## Document section
· · · · ·

The Industry of Idol Making in Kolkata - A Survey in the Light of UNESCO Recognition
- Kanika Bhagat
- Dec 30, 2025
- 5 min read
Authors of Paper: Chaitali Sinha (chai_sinha@yahoo.co.in), Tuhina Mazumdar, Supriya Dutta, Shrabani Saha (Lincoln International Business School, Lincoln, England, ssaha@lincoln.ac.uk)
The study is grounded in firsthand accounts from craftspeople working in Kumortuli (North Kolkata) and Kalighat Poto Para (South Kolkata), using questionnaires + interviews, carried out before Durgotsav (2021–2022) in September–October.
Durga Puja as an annual “city-making” event
Durga Puja is described as a form of temporary urban transformation where the neighborhood becomes a public cultural landscape: sacred iconography, ritual, folk/cultural events, installations, and even an “imagined” layer of space coexist with daily life
The festival also functions like an open public art season. Even though it is short-lived, it produces lasting civic memory, linking space, time, and cultural identity in a way the authors describe as the city’s sense of “cityness.”
"Public events are the key to the life of a city. These acts, though temporary, occur for a short duration of time, yet create and sustain the memory of the city’s association with space, culture, and time. This relationship embodies the unique ‘cityness'."
Why UNESCO recognition matters (and what it recognizes)
Kolkata’s Durga Puja is on UNESCO’s Intangible Cultural Heritage (ICH) list, framed as recognition not only of devotion, but of the festival’s role in sustaining traditional arts and crafts, community well-being, and livelihoods connected to cultural production.
The same passage places Durga Puja alongside other Indian ICH elements such as Kumbh Mela, Chau dance, Sankirtana, Yoga, and Ramlila.
Historical trajectory (why Kumortuli becomes central)
The paper frames Durga Puja as something that changed in stages. One key shift: it began as ceremonies hosted by landed elites before becoming embedded in broader public life.
On origins, the authors cite one line of information tracing clay-model traditions back to King Jagat Malla of the Malla dynasty in Vishnupur (they write “10th century BC”).
Kumortuli’s formation is tied to colonial urban change: potters moved for work, and displacement associated with the building of Fort William pushed settlement patterns toward what became the potters’ quarter known as Kumortuli.
The paper also notes the first recorded Durga Puja in Calcutta (1610), hosted by Zamindar Sabarna Choudhury, and links elite celebrations to increased demand for clay idols and idol-makers.
Labor and migration: a seasonal system with real risk
Idol-making relies on inter-state and intra-state migration, including rural/semi-urban districts in Bengal (Nadia, Birbhum, Bankura, North 24 Parganas, Midnapore, Hooghly) and states like Bihar, Odisha, and Uttar Pradesh.
The study states 58% of workers are temporarily employed, which creates seasonal unemployment and pushes people into other work (construction labor, agriculture, other pottery) in the off-season.
A recent shift is also noted: fewer workers are migrating to Kumortuli from faraway places, because more locally accessible work near home is available.
The puja economy: huge scale, many linked industries
The paper cites an estimate of the puja economy at ~Rs. 25,000 crores (2013) with ~35% compound annual growth; and for 2019, an estimate of Rs. 32,377 crores for the creative industries around the festival.

· · · · ·

## Data extract
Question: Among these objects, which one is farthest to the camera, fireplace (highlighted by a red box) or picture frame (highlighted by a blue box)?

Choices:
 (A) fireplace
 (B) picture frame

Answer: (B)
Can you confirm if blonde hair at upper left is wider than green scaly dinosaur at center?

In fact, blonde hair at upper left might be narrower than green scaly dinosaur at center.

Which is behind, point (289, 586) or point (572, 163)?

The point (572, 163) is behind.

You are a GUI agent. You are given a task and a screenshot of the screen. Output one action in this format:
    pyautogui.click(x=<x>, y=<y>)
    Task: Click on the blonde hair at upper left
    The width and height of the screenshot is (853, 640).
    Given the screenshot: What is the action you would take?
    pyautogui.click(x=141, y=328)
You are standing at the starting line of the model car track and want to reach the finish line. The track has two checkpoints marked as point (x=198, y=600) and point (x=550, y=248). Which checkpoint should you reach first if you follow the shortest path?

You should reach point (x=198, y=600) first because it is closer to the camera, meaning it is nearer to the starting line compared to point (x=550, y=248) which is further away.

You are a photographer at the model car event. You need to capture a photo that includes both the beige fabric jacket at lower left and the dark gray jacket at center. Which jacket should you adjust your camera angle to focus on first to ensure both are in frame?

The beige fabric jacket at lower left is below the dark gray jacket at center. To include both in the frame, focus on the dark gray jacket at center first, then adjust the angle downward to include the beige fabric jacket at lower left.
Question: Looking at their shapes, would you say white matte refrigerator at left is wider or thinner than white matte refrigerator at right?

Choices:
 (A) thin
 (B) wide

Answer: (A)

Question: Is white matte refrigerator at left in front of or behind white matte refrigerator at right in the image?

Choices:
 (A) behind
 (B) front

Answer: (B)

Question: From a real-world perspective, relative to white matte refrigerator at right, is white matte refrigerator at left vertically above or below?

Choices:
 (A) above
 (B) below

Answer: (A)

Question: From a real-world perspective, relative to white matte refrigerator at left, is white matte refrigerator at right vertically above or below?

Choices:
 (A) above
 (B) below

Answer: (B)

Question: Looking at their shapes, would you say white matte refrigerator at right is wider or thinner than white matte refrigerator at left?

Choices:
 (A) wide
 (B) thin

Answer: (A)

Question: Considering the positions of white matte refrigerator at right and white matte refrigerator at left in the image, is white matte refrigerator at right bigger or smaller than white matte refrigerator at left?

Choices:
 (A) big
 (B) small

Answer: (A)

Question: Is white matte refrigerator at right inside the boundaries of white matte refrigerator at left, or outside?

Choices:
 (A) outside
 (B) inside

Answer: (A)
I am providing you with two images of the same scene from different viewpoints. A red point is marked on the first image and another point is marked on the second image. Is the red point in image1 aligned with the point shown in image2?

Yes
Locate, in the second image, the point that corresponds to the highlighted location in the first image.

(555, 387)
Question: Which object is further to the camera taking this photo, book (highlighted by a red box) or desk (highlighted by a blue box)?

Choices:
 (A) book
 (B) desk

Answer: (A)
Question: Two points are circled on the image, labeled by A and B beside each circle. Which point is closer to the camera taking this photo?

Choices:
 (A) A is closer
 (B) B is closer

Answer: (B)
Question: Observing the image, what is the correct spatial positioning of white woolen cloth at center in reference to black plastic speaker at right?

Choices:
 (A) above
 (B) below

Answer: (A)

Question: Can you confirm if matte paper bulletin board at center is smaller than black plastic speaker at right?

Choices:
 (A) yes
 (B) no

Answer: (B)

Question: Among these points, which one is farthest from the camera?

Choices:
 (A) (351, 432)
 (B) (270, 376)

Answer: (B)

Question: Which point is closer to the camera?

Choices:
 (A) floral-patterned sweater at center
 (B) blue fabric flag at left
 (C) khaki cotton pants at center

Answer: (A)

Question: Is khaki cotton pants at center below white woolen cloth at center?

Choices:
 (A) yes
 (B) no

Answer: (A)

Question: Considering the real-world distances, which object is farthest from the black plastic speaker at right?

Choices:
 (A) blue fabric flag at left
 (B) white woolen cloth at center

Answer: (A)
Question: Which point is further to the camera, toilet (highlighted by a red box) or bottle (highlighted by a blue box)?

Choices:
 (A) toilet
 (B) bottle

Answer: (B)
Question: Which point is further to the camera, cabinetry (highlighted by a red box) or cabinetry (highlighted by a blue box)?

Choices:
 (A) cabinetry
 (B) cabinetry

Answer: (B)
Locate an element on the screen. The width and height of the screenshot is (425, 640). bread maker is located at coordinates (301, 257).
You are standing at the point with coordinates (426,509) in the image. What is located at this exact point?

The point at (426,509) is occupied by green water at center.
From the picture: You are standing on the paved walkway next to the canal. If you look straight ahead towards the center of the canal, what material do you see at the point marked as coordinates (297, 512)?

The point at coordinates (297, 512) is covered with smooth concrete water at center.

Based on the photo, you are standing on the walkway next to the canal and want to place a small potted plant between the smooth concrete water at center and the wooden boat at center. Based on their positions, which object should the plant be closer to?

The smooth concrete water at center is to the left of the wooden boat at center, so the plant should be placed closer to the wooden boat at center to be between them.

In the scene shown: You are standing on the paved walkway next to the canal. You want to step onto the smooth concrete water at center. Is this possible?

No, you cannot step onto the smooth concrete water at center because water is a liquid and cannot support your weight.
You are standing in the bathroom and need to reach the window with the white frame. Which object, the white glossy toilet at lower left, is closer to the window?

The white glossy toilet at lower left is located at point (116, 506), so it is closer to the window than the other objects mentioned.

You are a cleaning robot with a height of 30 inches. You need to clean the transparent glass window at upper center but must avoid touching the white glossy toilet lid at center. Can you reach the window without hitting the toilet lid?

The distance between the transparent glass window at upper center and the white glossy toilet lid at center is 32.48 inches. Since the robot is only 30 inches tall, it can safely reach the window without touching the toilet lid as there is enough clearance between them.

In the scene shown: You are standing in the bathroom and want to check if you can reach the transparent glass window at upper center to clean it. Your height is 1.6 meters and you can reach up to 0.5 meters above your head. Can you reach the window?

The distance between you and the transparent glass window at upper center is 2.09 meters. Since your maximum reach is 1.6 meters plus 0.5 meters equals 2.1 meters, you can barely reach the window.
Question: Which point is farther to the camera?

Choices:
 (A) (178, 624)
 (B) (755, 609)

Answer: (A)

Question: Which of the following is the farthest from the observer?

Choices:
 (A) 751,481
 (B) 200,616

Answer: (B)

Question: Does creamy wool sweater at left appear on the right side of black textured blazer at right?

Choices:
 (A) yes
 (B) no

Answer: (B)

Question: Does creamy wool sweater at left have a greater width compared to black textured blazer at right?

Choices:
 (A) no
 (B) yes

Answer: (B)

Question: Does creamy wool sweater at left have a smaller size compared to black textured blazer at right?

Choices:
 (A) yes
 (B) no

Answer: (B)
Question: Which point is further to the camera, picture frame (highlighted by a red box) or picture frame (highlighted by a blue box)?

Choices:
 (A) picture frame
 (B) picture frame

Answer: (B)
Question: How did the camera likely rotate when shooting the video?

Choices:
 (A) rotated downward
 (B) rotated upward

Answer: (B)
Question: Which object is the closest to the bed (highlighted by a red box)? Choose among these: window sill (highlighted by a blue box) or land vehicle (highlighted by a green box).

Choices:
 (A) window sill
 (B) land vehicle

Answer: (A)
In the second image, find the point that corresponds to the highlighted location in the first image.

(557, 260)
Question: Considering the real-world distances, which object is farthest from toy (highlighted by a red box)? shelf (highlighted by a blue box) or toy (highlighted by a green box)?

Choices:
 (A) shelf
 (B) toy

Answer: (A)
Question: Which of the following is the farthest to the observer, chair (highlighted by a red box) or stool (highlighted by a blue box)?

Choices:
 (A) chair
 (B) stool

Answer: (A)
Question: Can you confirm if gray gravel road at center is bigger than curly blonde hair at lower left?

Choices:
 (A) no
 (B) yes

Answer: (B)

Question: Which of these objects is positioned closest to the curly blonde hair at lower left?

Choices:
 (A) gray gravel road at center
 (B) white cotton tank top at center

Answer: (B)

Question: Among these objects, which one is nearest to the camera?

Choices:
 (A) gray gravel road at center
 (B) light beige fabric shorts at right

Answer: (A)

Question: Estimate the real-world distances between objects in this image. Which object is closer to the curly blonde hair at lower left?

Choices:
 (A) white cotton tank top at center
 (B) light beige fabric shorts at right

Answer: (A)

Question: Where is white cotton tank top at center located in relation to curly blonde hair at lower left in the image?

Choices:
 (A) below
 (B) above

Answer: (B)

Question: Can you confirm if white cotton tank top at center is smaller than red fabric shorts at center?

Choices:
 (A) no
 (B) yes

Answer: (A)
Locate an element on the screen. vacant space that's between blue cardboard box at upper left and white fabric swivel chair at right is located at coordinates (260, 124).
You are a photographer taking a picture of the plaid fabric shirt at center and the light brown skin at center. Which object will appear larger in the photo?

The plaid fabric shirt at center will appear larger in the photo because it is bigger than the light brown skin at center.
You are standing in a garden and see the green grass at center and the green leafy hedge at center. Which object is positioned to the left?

· · · · ·

## Exercise set
1. Revise the idol-making survey text, covering everything from "The same passage" down to "Kumortuli becomes central)", and replace "Kumbh Mela" with "Kumbh festival".
2. Proceed with the survey of Kolkata's idol-making industry from the point at which it stops.

## Results by task
1.
The same passage places Durga Puja alongside other Indian ICH elements such as Kumbh festival, Chau dance, Sankirtana, Yoga, and Ramlila.
Historical trajectory (why Kumortuli becomes central)

2.
It also reports that the festival contributed 2.58% of West Bengal’s GDP, and notes Kolkata’s share in the pandal-making industry
Beyond idol-making, the “creative economy” described includes a wider ecosystem (pandals, lighting/illumination, publishing, food and beverage, retail, advertising, tourism, etc.).
Supply chains: the craft is also an infrastructure network
The idol economy depends on a well-established supply chain: bamboo, hay bundles (from multiple districts), clay sourced from rivers such as the Ganges and Rupnarayan, and decorative materials like daker saj sourced from places such as Krishnanagar (Nadia).
Gender and social change inside the workshops
The industry is described as male-dominated, with ~37% women workers, and the paper emphasizes that women’s participation is rising over time.
It highlights women who stepped into leadership roles in Kalighat idol-making, including Piu Pal (managing a team of ~20 workers) and Kajol Pal continuing family craft with labor support.
Many Kumortuli studios are described as multi-generational, with some businesses reported as over 200 years old.
Fragility: costs, weather, and the next generation problem
The study links declining continuity to structural conditions: low pay, long hours, and crowded studio life make younger generations look elsewhere, and many artisans would prefer their children not enter the profession.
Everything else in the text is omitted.